**TASK OBJECTIVE:**
Among the entries below, find each line holding "root" and return it.

────────────────────────────────────────

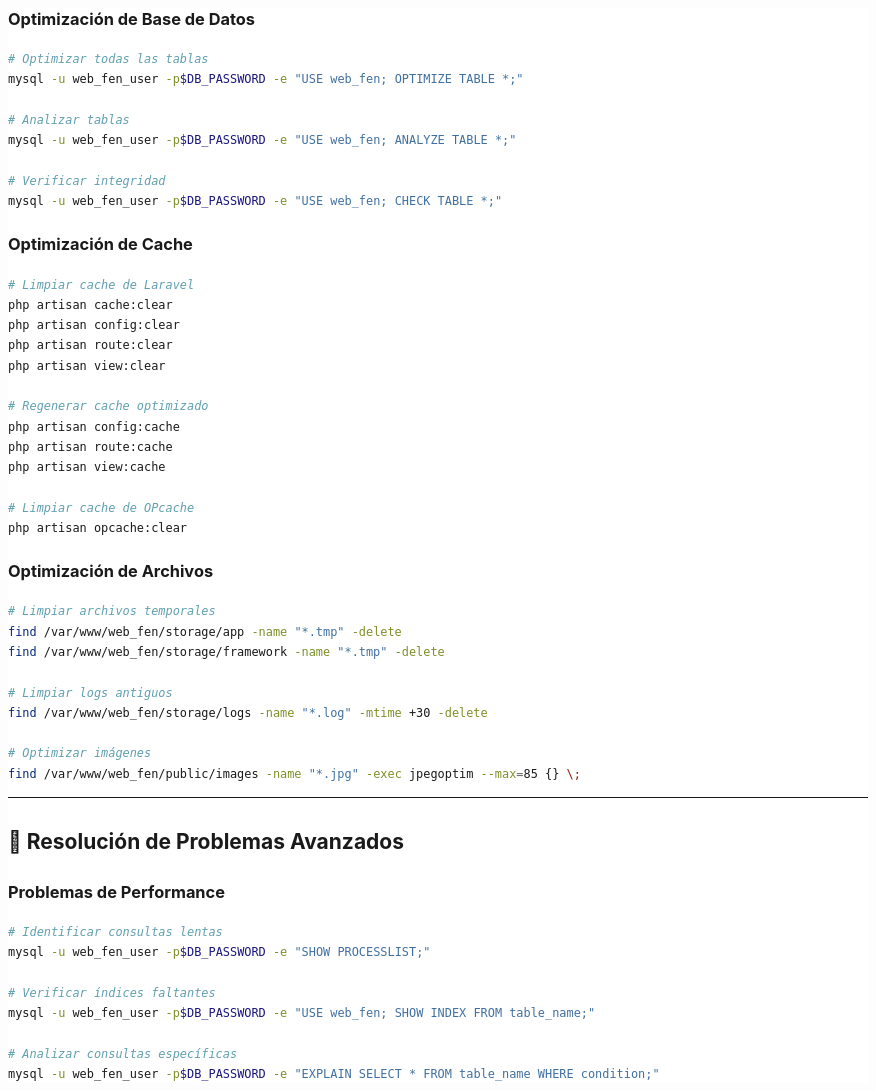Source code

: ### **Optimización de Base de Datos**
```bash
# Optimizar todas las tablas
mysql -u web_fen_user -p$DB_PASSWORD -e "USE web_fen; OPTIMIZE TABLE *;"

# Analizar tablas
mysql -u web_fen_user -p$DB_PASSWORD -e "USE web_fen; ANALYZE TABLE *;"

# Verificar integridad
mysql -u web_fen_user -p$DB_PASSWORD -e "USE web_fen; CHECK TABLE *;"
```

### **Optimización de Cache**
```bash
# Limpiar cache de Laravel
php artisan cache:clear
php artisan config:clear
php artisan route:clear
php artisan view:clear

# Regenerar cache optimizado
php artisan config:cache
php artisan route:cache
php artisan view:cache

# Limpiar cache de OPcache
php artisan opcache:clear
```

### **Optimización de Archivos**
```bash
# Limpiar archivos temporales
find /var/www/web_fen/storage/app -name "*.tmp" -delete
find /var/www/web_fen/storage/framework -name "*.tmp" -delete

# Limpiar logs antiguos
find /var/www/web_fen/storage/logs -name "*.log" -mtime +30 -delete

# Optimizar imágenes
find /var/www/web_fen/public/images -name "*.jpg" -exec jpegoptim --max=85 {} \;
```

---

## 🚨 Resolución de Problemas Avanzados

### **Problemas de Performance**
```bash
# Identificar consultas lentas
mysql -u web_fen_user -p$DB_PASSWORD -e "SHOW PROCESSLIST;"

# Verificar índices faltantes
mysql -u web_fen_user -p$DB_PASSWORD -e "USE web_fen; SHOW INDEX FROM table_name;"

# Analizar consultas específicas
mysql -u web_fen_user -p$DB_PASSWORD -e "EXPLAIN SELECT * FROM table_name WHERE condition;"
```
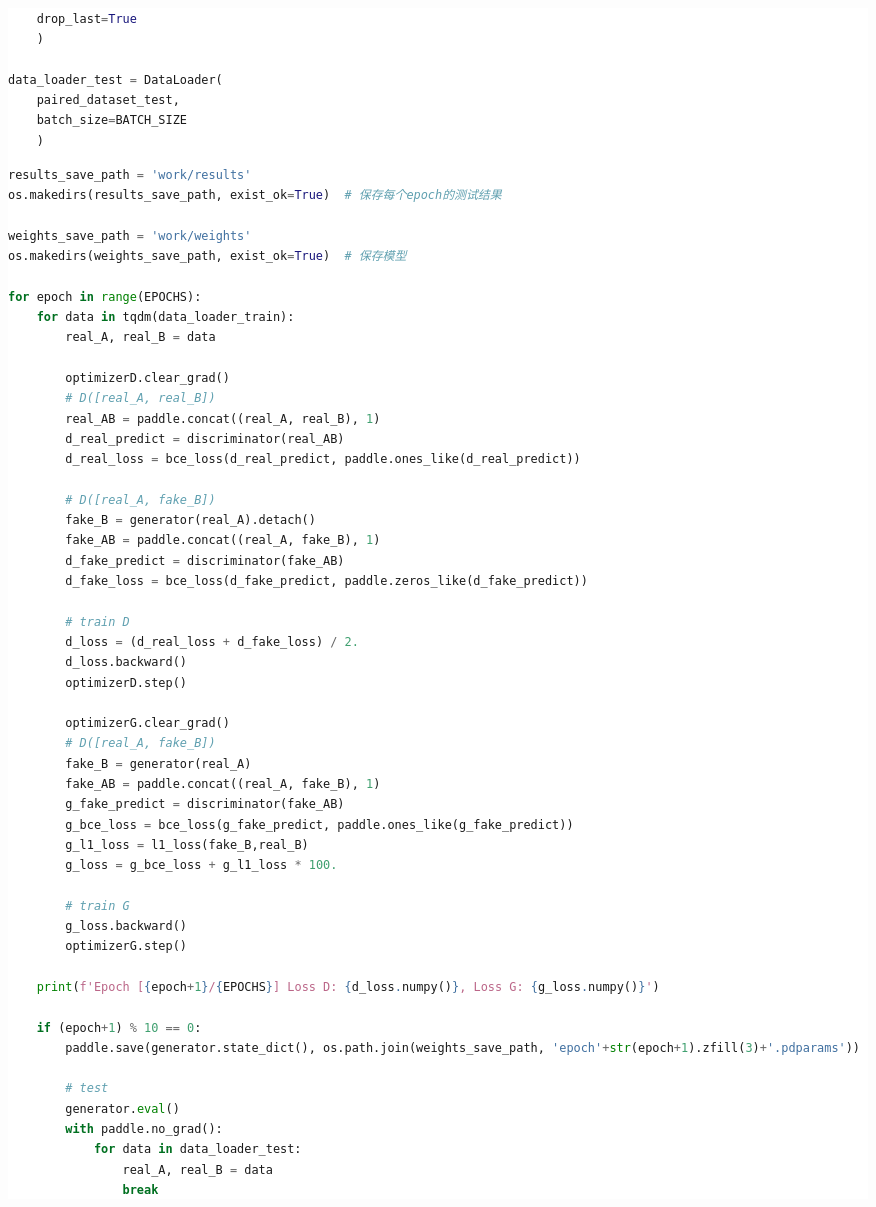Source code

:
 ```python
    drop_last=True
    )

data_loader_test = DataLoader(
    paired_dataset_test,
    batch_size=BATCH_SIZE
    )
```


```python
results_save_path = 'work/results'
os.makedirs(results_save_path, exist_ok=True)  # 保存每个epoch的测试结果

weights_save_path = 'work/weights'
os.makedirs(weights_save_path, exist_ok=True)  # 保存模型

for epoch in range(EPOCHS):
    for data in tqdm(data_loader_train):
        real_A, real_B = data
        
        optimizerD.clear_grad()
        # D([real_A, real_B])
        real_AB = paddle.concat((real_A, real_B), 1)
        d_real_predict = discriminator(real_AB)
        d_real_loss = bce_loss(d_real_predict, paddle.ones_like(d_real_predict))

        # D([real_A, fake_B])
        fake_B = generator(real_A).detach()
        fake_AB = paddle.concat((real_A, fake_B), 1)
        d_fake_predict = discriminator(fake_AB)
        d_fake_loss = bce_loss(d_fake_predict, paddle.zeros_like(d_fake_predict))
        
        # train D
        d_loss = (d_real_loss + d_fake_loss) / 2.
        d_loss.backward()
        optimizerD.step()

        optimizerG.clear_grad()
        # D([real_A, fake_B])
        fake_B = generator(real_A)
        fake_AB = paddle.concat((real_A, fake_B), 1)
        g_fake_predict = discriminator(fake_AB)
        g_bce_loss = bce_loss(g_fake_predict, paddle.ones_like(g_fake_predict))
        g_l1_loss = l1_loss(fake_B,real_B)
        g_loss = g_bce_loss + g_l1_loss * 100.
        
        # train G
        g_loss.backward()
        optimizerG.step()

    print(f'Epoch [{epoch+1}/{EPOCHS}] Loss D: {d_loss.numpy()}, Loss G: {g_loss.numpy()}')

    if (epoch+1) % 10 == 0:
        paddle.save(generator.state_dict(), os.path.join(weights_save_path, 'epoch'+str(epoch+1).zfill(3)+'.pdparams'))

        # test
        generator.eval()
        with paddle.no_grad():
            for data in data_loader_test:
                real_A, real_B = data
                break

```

────────────────────────────────────────

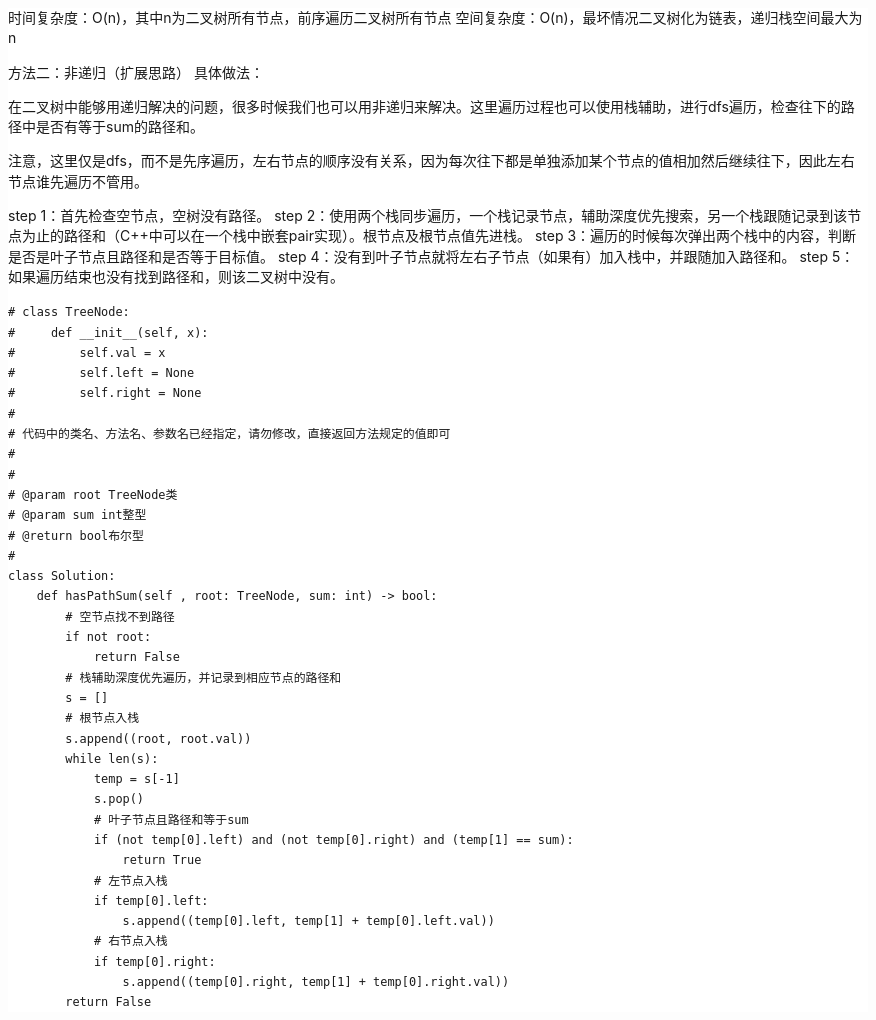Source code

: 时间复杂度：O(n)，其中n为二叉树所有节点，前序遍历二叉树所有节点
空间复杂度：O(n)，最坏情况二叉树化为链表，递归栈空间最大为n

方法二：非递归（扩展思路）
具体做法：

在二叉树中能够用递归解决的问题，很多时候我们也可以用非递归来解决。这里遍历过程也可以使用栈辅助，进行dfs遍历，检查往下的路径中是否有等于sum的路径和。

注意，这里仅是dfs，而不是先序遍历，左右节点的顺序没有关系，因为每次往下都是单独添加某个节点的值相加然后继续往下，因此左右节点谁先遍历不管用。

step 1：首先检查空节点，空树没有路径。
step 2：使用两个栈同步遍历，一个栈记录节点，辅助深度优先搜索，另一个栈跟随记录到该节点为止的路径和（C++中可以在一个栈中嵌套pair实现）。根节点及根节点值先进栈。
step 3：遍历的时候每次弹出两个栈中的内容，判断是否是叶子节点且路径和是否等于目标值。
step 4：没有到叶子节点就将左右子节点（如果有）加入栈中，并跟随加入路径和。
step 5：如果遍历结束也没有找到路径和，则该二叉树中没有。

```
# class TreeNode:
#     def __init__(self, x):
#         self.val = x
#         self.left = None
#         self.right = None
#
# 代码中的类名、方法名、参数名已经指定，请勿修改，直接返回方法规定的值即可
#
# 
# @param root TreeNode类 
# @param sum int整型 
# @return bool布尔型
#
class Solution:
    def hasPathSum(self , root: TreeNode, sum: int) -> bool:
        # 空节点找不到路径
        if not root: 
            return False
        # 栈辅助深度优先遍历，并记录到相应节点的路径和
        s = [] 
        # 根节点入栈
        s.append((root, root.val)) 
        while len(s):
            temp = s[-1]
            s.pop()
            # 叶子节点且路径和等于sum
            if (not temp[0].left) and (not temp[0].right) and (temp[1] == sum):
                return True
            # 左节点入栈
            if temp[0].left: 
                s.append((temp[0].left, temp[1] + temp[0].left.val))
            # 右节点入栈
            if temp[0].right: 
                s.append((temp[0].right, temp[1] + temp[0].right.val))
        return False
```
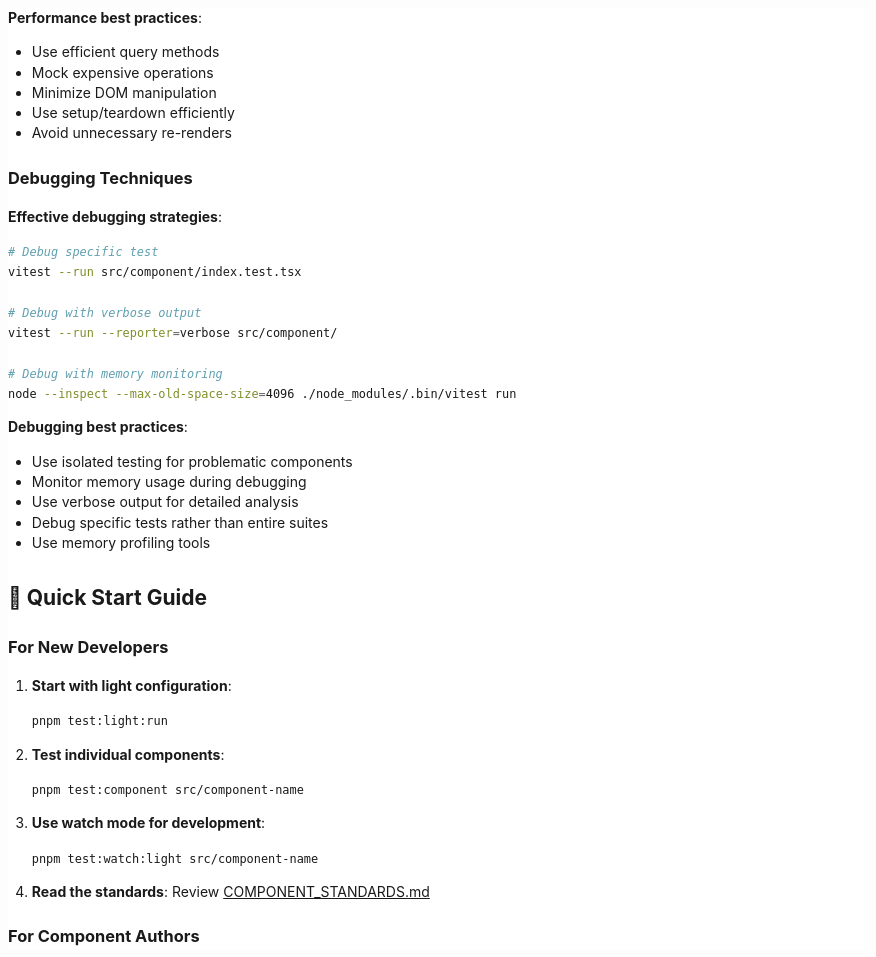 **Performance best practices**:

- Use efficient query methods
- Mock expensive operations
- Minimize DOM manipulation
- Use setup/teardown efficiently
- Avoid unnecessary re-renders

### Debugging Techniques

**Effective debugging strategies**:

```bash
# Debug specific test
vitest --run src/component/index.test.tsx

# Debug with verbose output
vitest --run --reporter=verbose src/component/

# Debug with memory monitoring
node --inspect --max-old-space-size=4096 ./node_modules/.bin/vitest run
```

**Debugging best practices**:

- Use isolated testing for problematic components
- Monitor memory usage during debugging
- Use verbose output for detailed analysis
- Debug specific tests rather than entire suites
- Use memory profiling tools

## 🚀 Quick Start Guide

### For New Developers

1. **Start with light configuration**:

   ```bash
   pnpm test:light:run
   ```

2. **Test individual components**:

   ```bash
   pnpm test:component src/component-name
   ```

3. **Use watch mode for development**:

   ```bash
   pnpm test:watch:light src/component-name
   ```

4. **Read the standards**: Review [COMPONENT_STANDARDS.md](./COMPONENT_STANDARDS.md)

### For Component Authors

────────────────────────────────────────

**ANSWER:**
# @param root TreeNode类 
    def hasPathSum(self , root: TreeNode, sum: int) -> bool:
        if not root: 
        s.append((root, root.val)) 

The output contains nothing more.